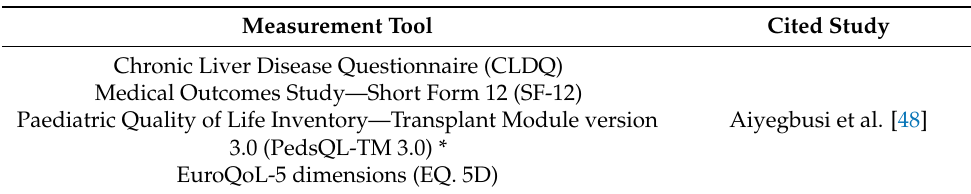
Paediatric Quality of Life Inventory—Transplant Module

* * *

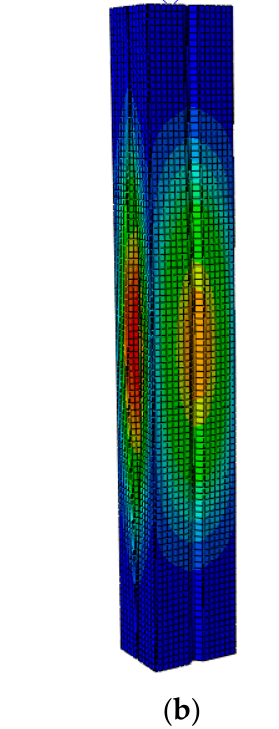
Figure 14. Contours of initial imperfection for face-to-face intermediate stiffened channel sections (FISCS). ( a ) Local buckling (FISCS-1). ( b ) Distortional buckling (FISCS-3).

==

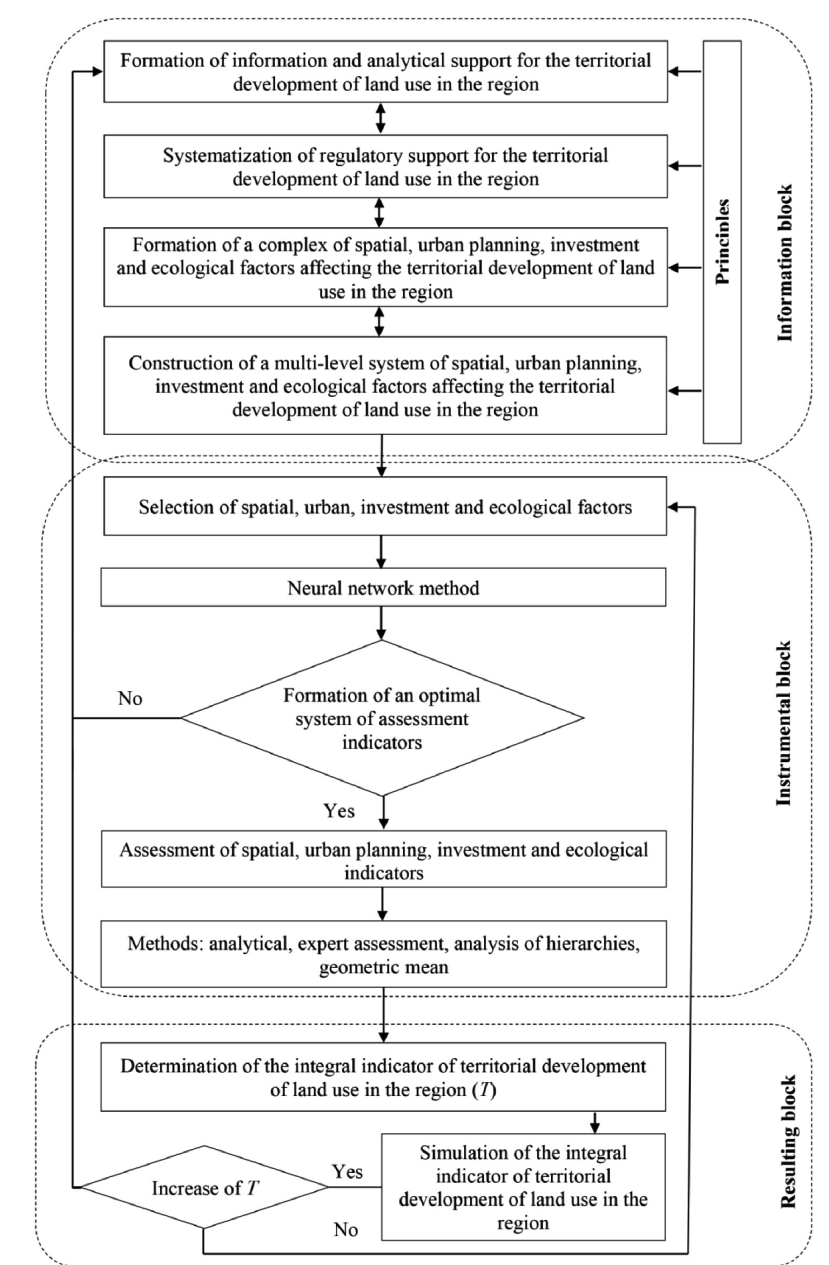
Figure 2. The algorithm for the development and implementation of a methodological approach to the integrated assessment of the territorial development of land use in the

Exercise: Lines with the word "Figure": tally them across the material and give only the total.

Answer for this exercise: 2